At first glance this looks a ridiculous idea, because we immediately think as engineers of the obvious fact that the first falling leaf would clog the system up, rain would cause havoc, cars encroaching on the path would cause mechanical stress because of the speed differential between a conveyor and the road surface, and pedestrians would also try to step on to it and cause yet more havoc. The idea ought to be a total non-starter.

However…Suppose instead that we add a metal plate to the bike, close to the road surface, and add linear induction motors to the idea! Maybe even the wheels would suffice as the plate, or widening the wheel rims, or flattening the tyres, someone else can do the physics. Suddenly there is no problem with clogging, rain, cars or pedestrians. There is a small problem of vandals trying to send metal objects at high speed along the road of course, but it is an easily soluble one.

Since roads usually have good electrical supplies along them for street lighting and cable runs, this ought to be worth looking at. If it could be solved, it would be a good way of encouraging cycling as a viable transport solution, and reducing carbon production. It can be rolled out gracefully according to demand, works well with cycle paths on roadsides, even those shared with pedestrians.

The amount of extra force given to the cyclist could be variable. Bicycles could be given RFID chips to identify them and the personal tastes of that cyclist indulged alongside billing. Some people might want lots of assistance or to go very fast, other want less assistance or to go slower. Since induction plates can be individually controlled, and the bicycle plates can also be tweaked for height or inductance, it is easily customisable in real time

Shampoo bottletops

I am sure many of you have the same problem. The shampoo and shower gel bottles don’t all fit on the minuscule shelf that the shower head rail came with, and you dare not put too much weight on the little baskets with suction cups, so they go on the shower floor. Depending which brand you buy, you may have a problem with water from the shower getting into the bottles and diluting the contents.

How much effort would it really be to design the caps so they always spring back to cover the hole when released? The only minor technical difficulty would be that you need to get the stuff out on to one hand while holding the bottle in the other, so you don’t have a hand free to hold the cap open, so it must stay open while you are holding the bottle. A simple cantilever would work fine, or using plastic that springs back only slowly, so you have a few seconds to squirt some stuff out.

Ultrasonics in the home

I woke up 6am today with a new idea to add ultrasonic vibration to vacuum cleaner heads to improve cleaning efficiency. I suspected it must already exist, and wasn’t wrong. Oh well. I also discovered this blog is far from unique too. That idea appeared on halfbakery, which is a fun visit: http://www.halfbakery.com/idea/Ultrasonic_20Vacuum.

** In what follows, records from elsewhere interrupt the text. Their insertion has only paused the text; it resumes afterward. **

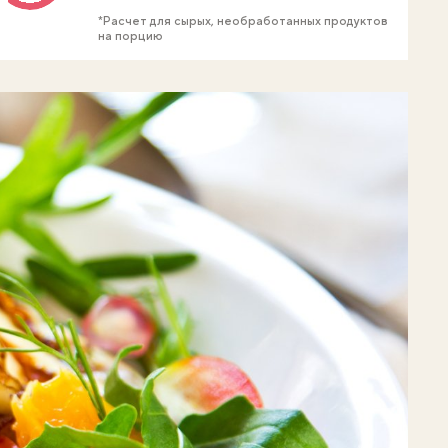
*Расчет для сырых, необработанных продуктов
на порцию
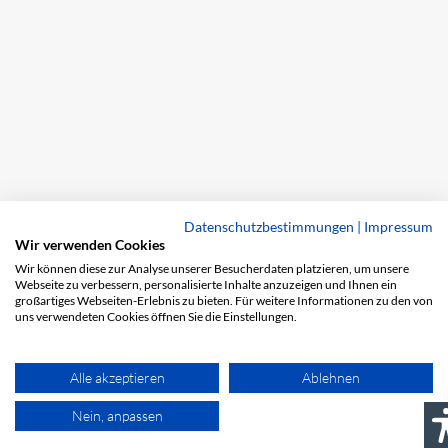
Datenschutzbestimmungen
|
Impressum
Wir verwenden Cookies
Wir können diese zur Analyse unserer Besucherdaten platzieren, um unsere
Webseite zu verbessern, personalisierte Inhalte anzuzeigen und Ihnen ein
großartiges Webseiten-Erlebnis zu bieten. Für weitere Informationen zu den von
uns verwendeten Cookies öffnen Sie die Einstellungen.
Alle akzeptieren
Ablehnen
Nein, anpassen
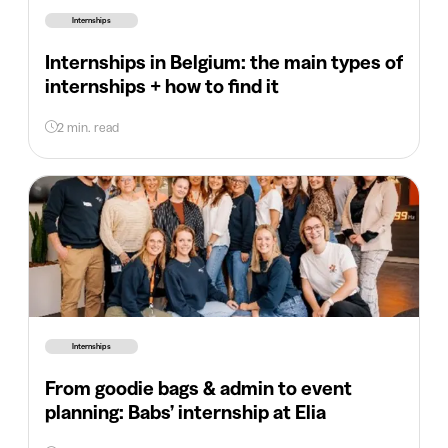
Internships
Internships in Belgium: the main types of
internships + how to find it
2 min. read
Internships
From goodie bags & admin to event
planning: Babs’ internship at Elia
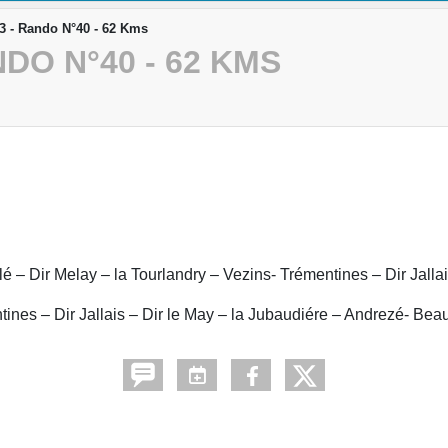
 - Rando N°40 - 62 Kms
DO N°40 - 62 KMS
lé – Dir Melay – la Tourlandry – Vezins- Trémentines – Dir Jall
ines – Dir Jallais – Dir le May – la Jubaudiére – Andrezé- Bea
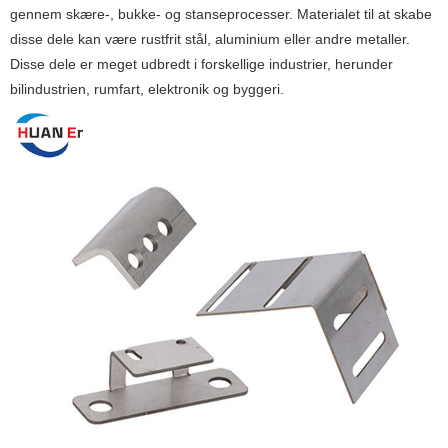
gennem skære-, bukke- og stanseprocesser. Materialet til at skabe
disse dele kan være rustfrit stål, aluminium eller andre metaller.
Disse dele er meget udbredt i forskellige industrier, herunder
bilindustrien, rumfart, elektronik og byggeri.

Ultrasonic cleaning itself is very old. My very first job application in 1981 took me to visit ultrasonic cleaning departments that were already old. So actually, the idea to add it to other cleaners is pretty obvious really. However…

I haven’t yet seen any ultrasonic generating balls that you can add to washing. It would be pretty easy. You make some specially shaped capsules that rumble round with the washing and they transmit ultrasound as they go, helping to liberate dirt and reducing the amount of detergent or heat needed. A simple transducer and battery, so  should be pretty cheap. They would be recharged of course just by leaving them on an inductive plate.

Heisenberg Resonator

Another fanciful invention perhaps, in the ‘needs work’ category, the Heisenberg resonator. Quantum computing is hard because keeping states from collapsing for any length of time is hard. The Heisenberg resonator is a device that quite deliberately observes the quantum state forcing it to collapse, but does so at a regular frequency, clocking it like a chip in a PC. By controlling the collapse, the idea is that it can be reseeded or re-established as it was prior to collapse in such a way that the uncertainty is preserved. Then the computation can continue longer.